A particularly disturbing study suggests that the mechanisms of CO2 nutrient depletion may already be causing a decline in the quality of our food supply. Josep Penuelas of the Center for Ecological Research and Forestry Applications in Barcelona, Spain, compared historical plant samples grown at preindustrial levels of atmospheric CO2 with modern equivalents. He found that today's plants had the lowest levels of calcium, copper, iron, potassium, magnesium, sodium, sulfur, and zinc than at any time in the last three centuries.
Research for Tomorrow
The obvious way to reduce the risk of declining food quality is to cut fossil-fuel emissions, thereby reducing atmospheric CO2 concentrations. But political resistance in the U.S. and the global failure to effectively curtail emissions means that CO2 levels will rise far higher in coming decades.

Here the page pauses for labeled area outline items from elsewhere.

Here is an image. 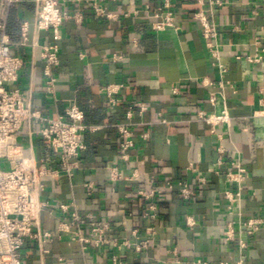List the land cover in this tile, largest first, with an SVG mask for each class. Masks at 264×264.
<instances>
[{
	"label": "crops",
	"instance_id": "1",
	"mask_svg": "<svg viewBox=\"0 0 264 264\" xmlns=\"http://www.w3.org/2000/svg\"><path fill=\"white\" fill-rule=\"evenodd\" d=\"M33 1L7 5L0 0V24H6L11 42L8 52L24 58L18 86L43 114L58 116L75 102L85 111V122L96 126L85 131L87 148L75 175L48 181L44 195L50 205L41 214V226L55 229L62 218L59 200L74 199L81 215L92 216L82 234L88 236L93 224L105 222L109 224L105 235L116 244L89 243L84 248L63 234L47 244L48 254L42 255L34 244L25 247V263L117 264L116 255L124 264H195L198 258L210 264H264V229L247 238L248 246L240 254L236 242L228 241L225 234L228 222L237 220L239 212L244 218L264 214V115H255L264 112V51L261 62L247 59L257 52V38L264 47V0H233L215 9L219 59L211 56L199 26L183 23L196 10L195 0H174L181 27L162 32L151 29L147 8L162 0L111 1L110 10L130 14L119 20L99 18L82 4L67 3L68 9L84 10L86 17L82 24L66 20L61 27V64L55 69L53 92L46 90L40 48L53 34L36 30ZM24 21L30 25L29 43L35 47L18 45ZM114 55L121 58L114 60ZM113 82L123 85L116 107L102 90ZM139 101L150 102L151 108L142 116L134 115L136 145L131 160L121 162L114 124L125 121L128 106ZM225 105L231 120L217 126L220 139L196 117L200 110L219 113ZM36 128L24 124L20 142L27 155L49 159L39 138L29 140L30 130ZM144 132L149 133L147 139ZM220 144L226 149L223 175L210 169L218 160ZM235 160L248 173L243 204L229 208L224 191L235 185L225 180L224 173ZM115 164L121 165L123 176L138 172V179L113 180L108 168ZM190 164L197 170L192 171ZM181 180L196 188L195 200L180 198ZM152 187L160 190L153 199L156 211L149 210L152 201L136 195L139 188ZM189 217L197 221L194 227L187 224ZM135 231L149 240L141 251L133 245Z\"/></svg>",
	"mask_w": 264,
	"mask_h": 264
},
{
	"label": "built area",
	"instance_id": "2",
	"mask_svg": "<svg viewBox=\"0 0 264 264\" xmlns=\"http://www.w3.org/2000/svg\"><path fill=\"white\" fill-rule=\"evenodd\" d=\"M23 0H4L9 5L19 3ZM117 0H34L35 5V28L37 31H52L53 39L40 46L41 57L44 62L45 86L48 92L55 89L57 77L55 69L61 64L60 41L62 40L61 27L66 20H73L82 24L86 14L81 9H68L67 3L82 4L85 11L106 20H119L122 16L128 17L129 13H120L108 8L109 2ZM233 0H195L197 8L190 17L183 23H196L205 39L207 48L215 59L220 58V43L218 41L219 27L214 21L215 9L219 6L232 3ZM174 0H162L158 5H148V19L151 29L155 32H162L170 28L179 29L181 25L177 22L176 12L173 5ZM136 14L138 9L134 11ZM254 14L257 11L254 10ZM29 28L27 21L21 24V39L19 46H32L29 43ZM0 264H26L23 258V250L29 244H34L42 255L48 254L50 250L47 244L56 237L60 238L67 234L72 241H79L84 248L89 243L97 246L103 244H113L116 242L109 240L105 233L109 229V224L97 222L90 229V234L84 236L81 232L83 226L87 224L92 216L90 214L81 215L77 209L74 199L64 198L59 200L58 208L61 212V220L53 230H44L41 226V214L49 205L50 200L44 194L48 189V181L65 175L72 178L79 168L81 154L86 150L87 144L84 139L86 130H93L96 126L85 122V111L75 102L69 104L64 112L52 117L43 114L39 109L33 108L29 103V98L18 86L21 72L24 66V58L19 54L8 52L11 44L9 35L6 32V24H0ZM261 38L255 40L257 52L248 55L250 62H261L264 47L261 46ZM121 56L114 55V60ZM221 66V65H220ZM123 85L121 83H109L102 87L103 92L108 97V103L116 107L120 99L118 93ZM174 94L179 90L174 89ZM211 102H215V97H210ZM151 108L148 101L134 102L128 106L126 120L114 124L118 132L119 158L121 162L131 160V150L135 147V126L134 115L136 112L142 116ZM255 115H264V112H256ZM197 120L203 121L211 126V132L217 134L221 139V134L217 133V126L230 122L231 115L225 105L219 113H208L200 110L197 113ZM161 122H168L161 119ZM37 125L36 131L30 130L29 140L39 138L42 145L49 152L50 157L37 158L34 155H27L24 145L20 142L19 136L24 124ZM144 139L149 137L148 132L142 134ZM31 141V140H30ZM225 147L220 144L218 147V160L210 169L223 175L220 168L225 163ZM232 168L224 173L227 182L235 185L234 189H226L225 197L228 200L229 208L243 204L244 182L247 176V168L239 161L232 163ZM121 165L110 166L111 178L138 179V172L134 177L123 176ZM192 171H196L193 164L189 165ZM152 180V179H151ZM204 182L205 177H199ZM87 188L92 189V184L87 183ZM179 196L186 201H193L197 198L196 188L189 185L186 180L178 183ZM160 193V190L152 187L149 190L139 188L136 191L138 197H143L152 201L149 206L150 211L158 209L153 199ZM146 214H149L146 212ZM197 221L189 217L187 224L191 227ZM264 229V214L244 218L242 213H238L237 220H230L226 228V239L236 242V249L239 254L248 246L247 238L257 231ZM136 234V231H135ZM136 241L133 243L137 251L148 247L149 240L141 239L136 234ZM129 244V241H126ZM113 261L117 264H124L113 256ZM195 264H210L207 260L198 258ZM219 264H225L224 261Z\"/></svg>",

Therefore, scientists say, we need to quickly embark on a crash program to research the biochemical impacts of CO2 and prepare for the potential nutritional harm.
"Nobody really knows how serious the changing chemical composition of plants caused by heightened CO2 will be," warns Mattson. "We are just scratching the surface here. ... It is a wide-open question about what impact this will have on the nutritional physiology or reproductive success of animals."
Loladze agrees that three dozen studies, or even 200, prove nothing conclusively. Curtis suggests a novel fast-track strategy for quickly expanding that database: He says that data may not need to come from new experiments, but may already exist "as archived seeds" and other stored vegetative matter left over from the 2,700 CO2 plant experiments already completed. Korner, however, calls for an aggressive new round of nutrient experiments conducted on a global scale.
Such massive research would require major funding, something the Bush administration seems unlikely to provide. Still, throw more money at the problem, agrees Mattson, and, "you'll get more people working, and you'll accrue the knowledge faster. Whether it can influence policy, that's difficult to say. We have an administration that has its mind set on what the policy should be. And it's always possible for them to say we just don't know enough yet to act. It's a [faulty] defense anyone can employ: to say, 'there is so much unknown; let's not do anything.'"
At some point, though, there will be a tipping point, which is what most worries scientists like Mattson. He looks at the vast array of harm caused by increased greenhouse-gas levels -- melting ice caps, extreme weather, the altering of wildlife habitat, and the biochemical impacts of rising CO2 levels -- and concludes, "You push something a little bit every year over the long term, and you see little or nothing changing. And all of a sudden ... one of those nonlinear changes occurs, where you push everything just far enough, and you're over a cliff."